President Solís sacks technology minister over media ‘gag law’

The fallout from a controversial media reform bill that would have given the government broad powers to punish and even shutter Costa Rican media outlets pushed President Luis Guillermo Solís to clean house at the Ministry of Science, Technology and Telecommunications (MICITT).

Casa Presidencial released a statement Friday morning saying that Solís had asked MICITT Minister Gisella Kopper and Vice Minister of Telecommunications Allan Ruiz to resign.

Kopper’s resignation would be the third cabinet post vacated this year, after former Health Minister María Elena López and Public Security Minister Celso Gamboa both stepped down in February.

Solís, who gave his remarks from the Summit of the Americas in Panama Friday, said that both officials failed to oversee the drafting of the new Radio and Television Law.

Solís ordered Presidency Minister Melvin Jiménez to investigate what led MICITT officials to draft a bill that contradicted Costa Rica’s principles of respect for freedom of expression, according to the statement.

Solís didn’t wait for Jiménez’s findings, and requested the officials’ resignation.

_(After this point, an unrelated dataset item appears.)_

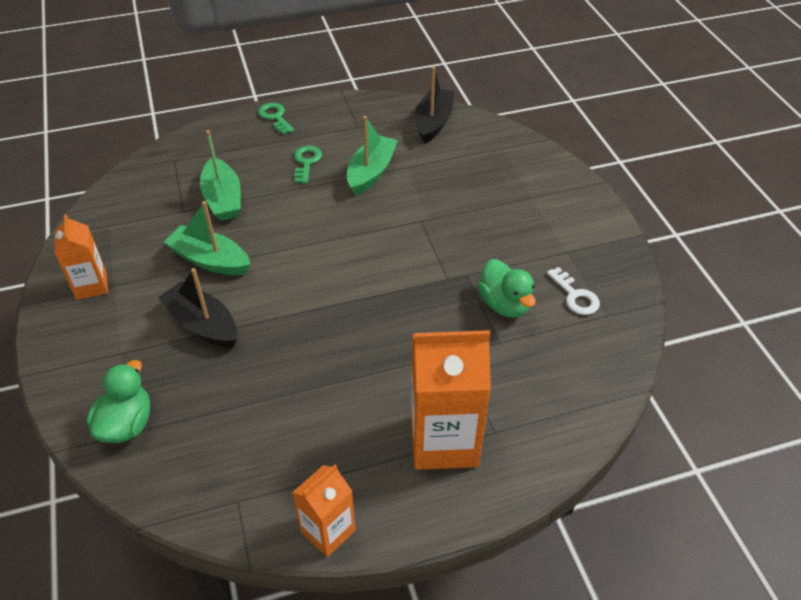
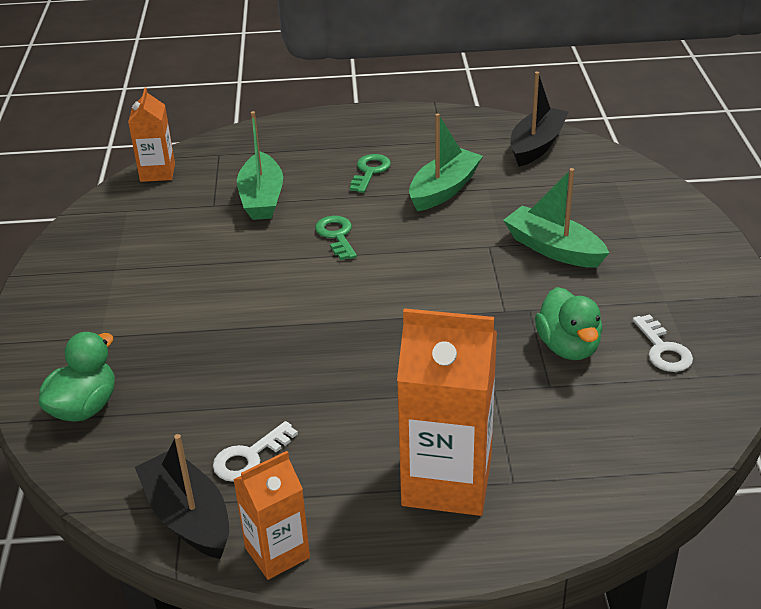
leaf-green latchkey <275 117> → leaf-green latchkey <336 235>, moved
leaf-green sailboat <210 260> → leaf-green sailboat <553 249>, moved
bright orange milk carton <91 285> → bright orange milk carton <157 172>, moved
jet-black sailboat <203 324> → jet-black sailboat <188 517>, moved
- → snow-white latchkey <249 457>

Kopper allegedly tried to save her skin when she asked Ruiz to accept responsibility and step down earlier this week, the daily La Nación reported. But one resignation was not enough to make a pound of flesh.

The bill’s critics were especially outraged by provisions that they said could get a radio or television station closed if it broadcast two “lies” or offended “moral standards” twice in a given year. La Nación reported that many of the draft legislation’s most controversial articles were copied from media laws in Venezuela and Ecuador, nations criticized by Reporters Without Borders in its World Press Freedom Index for fomenting self-censorship and taking an aggressive stance toward the press.

Solís acted quickly in an attempt to bolster Costa Rica’s reputation for press freedom.

“Today and always, we are going to defend freedom of expression and press freedom because they are fundamental principles of a democracy that is an example to Latin America and the world. We are not going to permit anyone to tarnish these principles,” he said.